Ethereum and Future Prospects
Despite previous doubts regarding Ethereum's regulatory status, the SEC approved applications for spot Ethereum ETFs in May, a surprising turn of events given Chair Gary Gensler's earlier reticence on the subject. A lawsuit by the Ethereum software company Consensys also indicated that the SEC viewed Ethereum internally as a security, but the approval confirmed its status as a commodity.
However, spot Ethereum ETFs have experienced significantly lower inflows compared to their Bitcoin counterparts. The Ethereum market also faced challenges, including $3.6 billion in outflows from ETHE, even as the group of eight spot Ethereum products attracted $2.3 billion in inflows since July.
Thus far, Ethereum’s price hasn’t reacted positively as Bitcoin’s has to the launch of these ETFs.
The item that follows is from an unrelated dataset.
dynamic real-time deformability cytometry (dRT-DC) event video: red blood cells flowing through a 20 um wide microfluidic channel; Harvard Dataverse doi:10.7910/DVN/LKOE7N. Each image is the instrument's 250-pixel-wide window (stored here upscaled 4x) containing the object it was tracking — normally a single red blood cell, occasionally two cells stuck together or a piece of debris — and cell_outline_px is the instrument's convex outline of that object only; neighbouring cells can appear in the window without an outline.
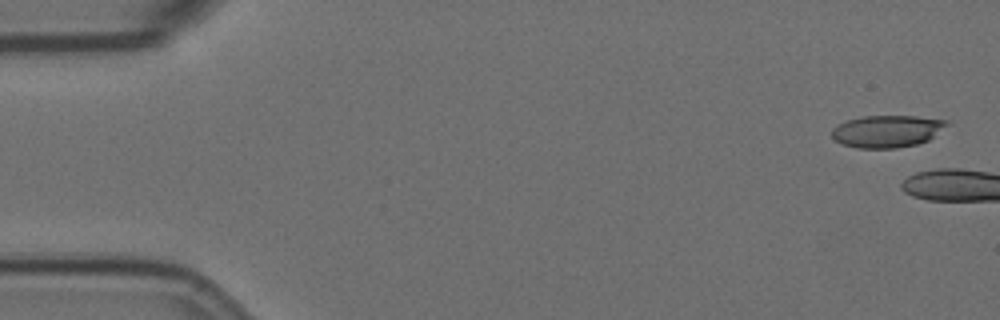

Prices peaked around $4,100 earlier in December but have fallen to approximately $3,400. Unlike Bitcoin, Ethereum has failed to hit its all-time high in 2024.
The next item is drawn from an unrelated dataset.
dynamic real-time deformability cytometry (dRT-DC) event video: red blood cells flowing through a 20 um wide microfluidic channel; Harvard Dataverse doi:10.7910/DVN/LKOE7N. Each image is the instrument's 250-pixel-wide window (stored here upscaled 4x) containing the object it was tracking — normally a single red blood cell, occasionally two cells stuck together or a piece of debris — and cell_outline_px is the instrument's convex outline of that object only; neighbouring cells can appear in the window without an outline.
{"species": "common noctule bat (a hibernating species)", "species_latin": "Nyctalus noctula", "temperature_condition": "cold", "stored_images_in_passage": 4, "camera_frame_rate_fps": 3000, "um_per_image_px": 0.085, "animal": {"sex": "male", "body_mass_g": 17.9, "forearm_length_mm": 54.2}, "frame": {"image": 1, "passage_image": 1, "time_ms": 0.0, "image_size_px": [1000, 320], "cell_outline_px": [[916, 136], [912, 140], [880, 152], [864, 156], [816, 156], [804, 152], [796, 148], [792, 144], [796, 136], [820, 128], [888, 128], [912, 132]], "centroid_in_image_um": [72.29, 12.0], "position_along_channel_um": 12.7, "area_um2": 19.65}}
Analysts indicate that this may be due to Ethereum's relatively lesser-known narrative among mainstream investors compared to Bitcoin’s established role as a store of value. According to David Lawant, Head of Research at FlaconX, Ethereum’s branding as a tech play or smart contract platform makes its investment story less straightforward outside of crypto communities.
Currently, Bitcoin and Ethereum represent the only digital assets with spot ETFs available in the U.S. However, amid rising interest, asset managers are also filing for ETFs involving Solana, XRP, Litecoin, and even Dogecoin. The approval status for these applications may rest on the anticipated leadership change at the SEC, as Paul Atkins has been nominated as the next commissioner soon. Meanwhile, Bitcoin and Ethereum ETFs are set to continue their trading journey, setting high aspirations for the future.